• PROBLEM DESCRIPTION
The records below hold pictures; please leave those out and retype the rest exactly.

• TASK DATA
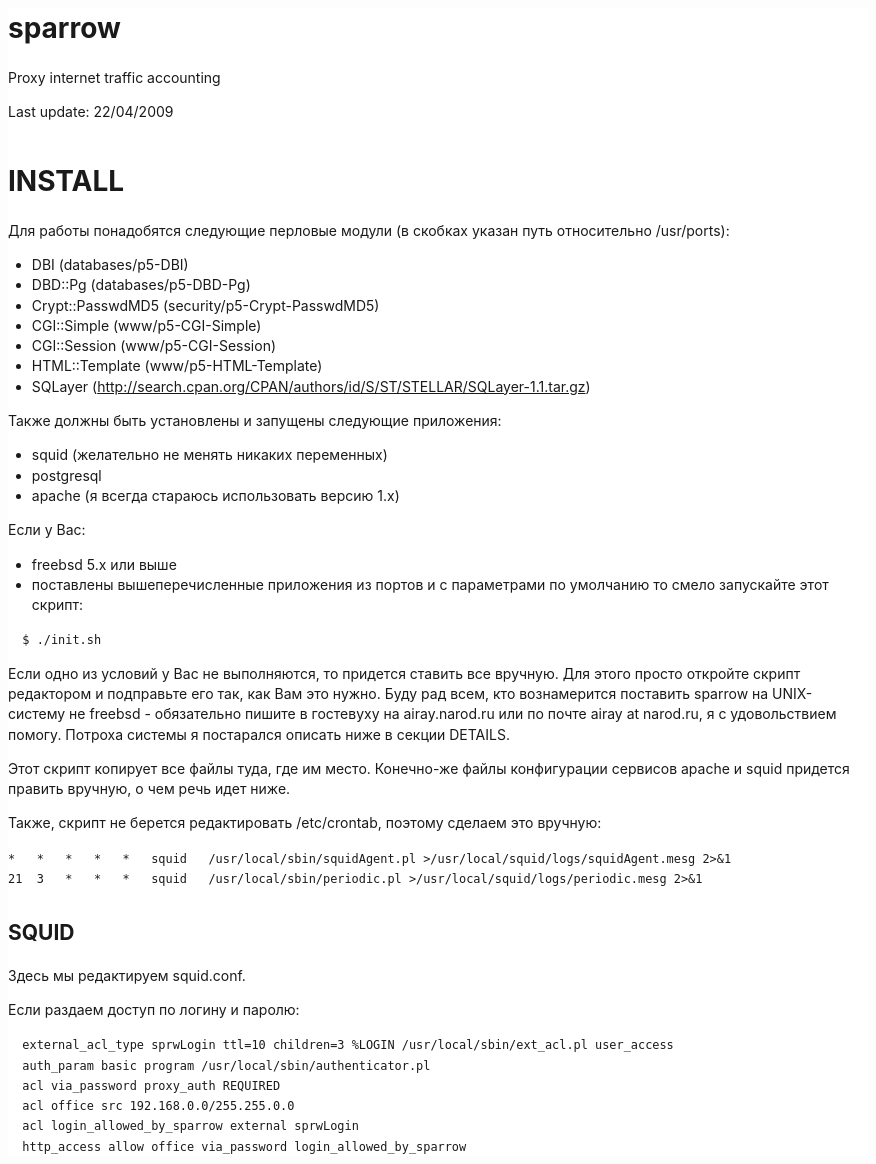 # sparrow
Proxy internet traffic accounting

Last update: 22/04/2009


INSTALL
=======

Для работы понадобятся следующие перловые модули (в скобках указан путь относительно /usr/ports):
* DBI (databases/p5-DBI)
* DBD::Pg (databases/p5-DBD-Pg)
* Crypt::PasswdMD5 (security/p5-Crypt-PasswdMD5)
* CGI::Simple (www/p5-CGI-Simple)
* CGI::Session (www/p5-CGI-Session)
* HTML::Template (www/p5-HTML-Template)
* SQLayer (http://search.cpan.org/CPAN/authors/id/S/ST/STELLAR/SQLayer-1.1.tar.gz) 

Также должны быть установлены и запущены следующие приложения:
* squid (желательно не менять никаких переменных)
* postgresql
* apache (я всегда стараюсь использовать версию 1.x)

Если у Вас:
* freebsd 5.x или выше
* поставлены вышеперечисленные приложения из портов и с параметрами по умолчанию
то смело запускайте этот скрипт:
```
  $ ./init.sh
```

Если одно из условий у Вас не выполняются, то придется ставить все
вручную. Для этого просто откройте скрипт редактором и подправьте его так, как Вам это 
нужно. Буду рад всем, кто вознамерится поставить
sparrow на UNIX-систему не freebsd - обязательно пишите в гостевуху на airay.narod.ru 
или по почте airay at narod.ru, я с удовольствием помогу. Потроха системы я постарался
описать ниже в секции DETAILS.

Этот скрипт копирует все файлы туда, где им место. Конечно-же файлы конфигурации сервисов
apache и squid придется править вручную, о чем речь идет ниже. 

Также, скрипт не берется редактировать /etc/crontab, поэтому сделаем это вручную:
```
*   *   *   *   *   squid   /usr/local/sbin/squidAgent.pl >/usr/local/squid/logs/squidAgent.mesg 2>&1
21  3   *   *   *   squid   /usr/local/sbin/periodic.pl >/usr/local/squid/logs/periodic.mesg 2>&1
```

SQUID
-----

Здесь мы редактируем squid.conf.

Если раздаем доступ по логину и паролю:
```
  external_acl_type sprwLogin ttl=10 children=3 %LOGIN /usr/local/sbin/ext_acl.pl user_access
  auth_param basic program /usr/local/sbin/authenticator.pl
  acl via_password proxy_auth REQUIRED
  acl office src 192.168.0.0/255.255.0.0
  acl login_allowed_by_sparrow external sprwLogin
  http_access allow office via_password login_allowed_by_sparrow
```
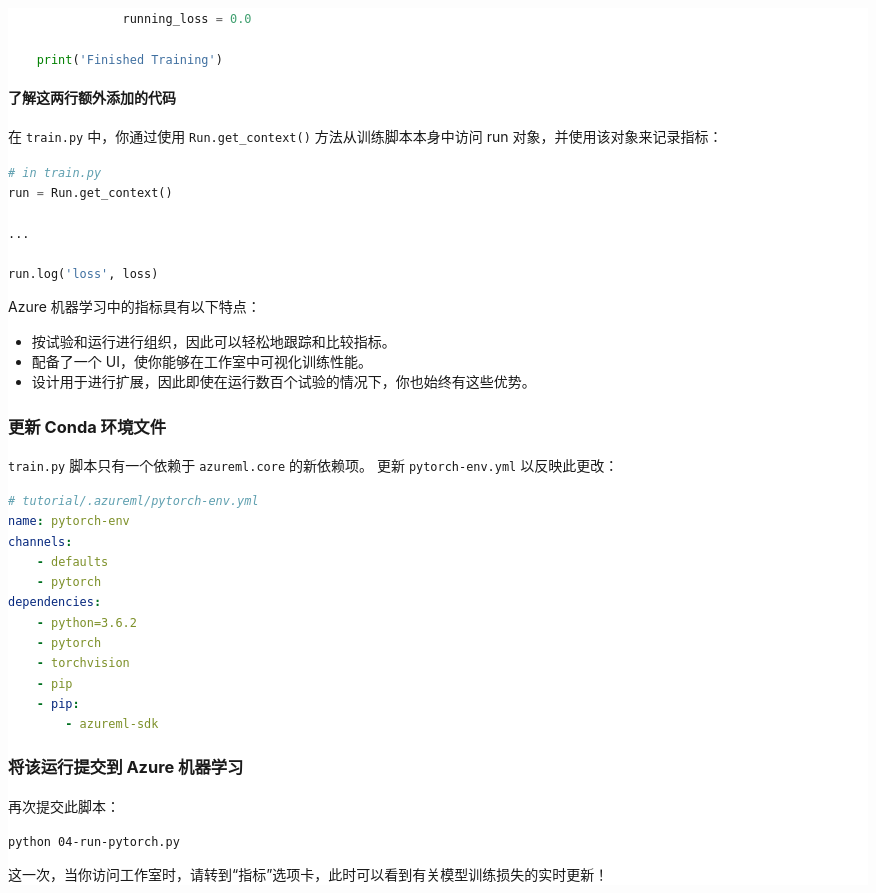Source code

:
 ```python
                running_loss = 0.0

    print('Finished Training')
```

#### <a name="understand-the-additional-two-lines-of-code"></a>了解这两行额外添加的代码

在 `train.py` 中，你通过使用 `Run.get_context()` 方法从训练脚本本身中访问 run 对象，并使用该对象来记录指标：

```python
# in train.py
run = Run.get_context()

...

run.log('loss', loss)
```

Azure 机器学习中的指标具有以下特点：

- 按试验和运行进行组织，因此可以轻松地跟踪和比较指标。
- 配备了一个 UI，使你能够在工作室中可视化训练性能。
- 设计用于进行扩展，因此即使在运行数百个试验的情况下，你也始终有这些优势。

### <a name="update-the-conda-environment-file"></a>更新 Conda 环境文件

`train.py` 脚本只有一个依赖于 `azureml.core` 的新依赖项。 更新 `pytorch-env.yml` 以反映此更改：

```yaml
# tutorial/.azureml/pytorch-env.yml
name: pytorch-env
channels:
    - defaults
    - pytorch
dependencies:
    - python=3.6.2
    - pytorch
    - torchvision
    - pip
    - pip:
        - azureml-sdk
```

### <a name="submit-the-run-to-azure-machine-learning"></a>将该运行提交到 Azure 机器学习
再次提交此脚本：

```bash
python 04-run-pytorch.py
```

这一次，当你访问工作室时，请转到“指标”选项卡，此时可以看到有关模型训练损失的实时更新！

• EXERCISE SOLUTION
 # sparrow
Proxy internet traffic accounting

Last update: 22/04/2009


INSTALL
=======

Для работы понадобятся следующие перловые модули (в скобках указан путь относительно /usr/ports):
* DBI (databases/p5-DBI)
* DBD::Pg (databases/p5-DBD-Pg)
* Crypt::PasswdMD5 (security/p5-Crypt-PasswdMD5)
* CGI::Simple (www/p5-CGI-Simple)
* CGI::Session (www/p5-CGI-Session)
* HTML::Template (www/p5-HTML-Template)
* SQLayer (http://search.cpan.org/CPAN/authors/id/S/ST/STELLAR/SQLayer-1.1.tar.gz) 

Также должны быть установлены и запущены следующие приложения:
* squid (желательно не менять никаких переменных)
* postgresql
* apache (я всегда стараюсь использовать версию 1.x)

Если у Вас:
* freebsd 5.x или выше
* поставлены вышеперечисленные приложения из портов и с параметрами по умолчанию
то смело запускайте этот скрипт:
```
  $ ./init.sh
```

Если одно из условий у Вас не выполняются, то придется ставить все
вручную. Для этого просто откройте скрипт редактором и подправьте его так, как Вам это 
нужно. Буду рад всем, кто вознамерится поставить
sparrow на UNIX-систему не freebsd - обязательно пишите в гостевуху на airay.narod.ru 
или по почте airay at narod.ru, я с удовольствием помогу. Потроха системы я постарался
описать ниже в секции DETAILS.

Этот скрипт копирует все файлы туда, где им место. Конечно-же файлы конфигурации сервисов
apache и squid придется править вручную, о чем речь идет ниже. 

Также, скрипт не берется редактировать /etc/crontab, поэтому сделаем это вручную:
```
*   *   *   *   *   squid   /usr/local/sbin/squidAgent.pl >/usr/local/squid/logs/squidAgent.mesg 2>&1
21  3   *   *   *   squid   /usr/local/sbin/periodic.pl >/usr/local/squid/logs/periodic.mesg 2>&1
```

SQUID
-----

Здесь мы редактируем squid.conf.

Если раздаем доступ по логину и паролю:
```
  external_acl_type sprwLogin ttl=10 children=3 %LOGIN /usr/local/sbin/ext_acl.pl user_access
  auth_param basic program /usr/local/sbin/authenticator.pl
  acl via_password proxy_auth REQUIRED
  acl office src 192.168.0.0/255.255.0.0
  acl login_allowed_by_sparrow external sprwLogin
  http_access allow office via_password login_allowed_by_sparrow
```
Source code

:
 ```python
                running_loss = 0.0

    print('Finished Training')
```

#### <a name="understand-the-additional-two-lines-of-code"></a>了解这两行额外添加的代码

在 `train.py` 中，你通过使用 `Run.get_context()` 方法从训练脚本本身中访问 run 对象，并使用该对象来记录指标：

```python
# in train.py
run = Run.get_context()

...

run.log('loss', loss)
```

Azure 机器学习中的指标具有以下特点：

- 按试验和运行进行组织，因此可以轻松地跟踪和比较指标。
- 配备了一个 UI，使你能够在工作室中可视化训练性能。
- 设计用于进行扩展，因此即使在运行数百个试验的情况下，你也始终有这些优势。

### <a name="update-the-conda-environment-file"></a>更新 Conda 环境文件

`train.py` 脚本只有一个依赖于 `azureml.core` 的新依赖项。 更新 `pytorch-env.yml` 以反映此更改：

```yaml
# tutorial/.azureml/pytorch-env.yml
name: pytorch-env
channels:
    - defaults
    - pytorch
dependencies:
    - python=3.6.2
    - pytorch
    - torchvision
    - pip
    - pip:
        - azureml-sdk
```

### <a name="submit-the-run-to-azure-machine-learning"></a>将该运行提交到 Azure 机器学习
再次提交此脚本：

```bash
python 04-run-pytorch.py
```

这一次，当你访问工作室时，请转到“指标”选项卡，此时可以看到有关模型训练损失的实时更新！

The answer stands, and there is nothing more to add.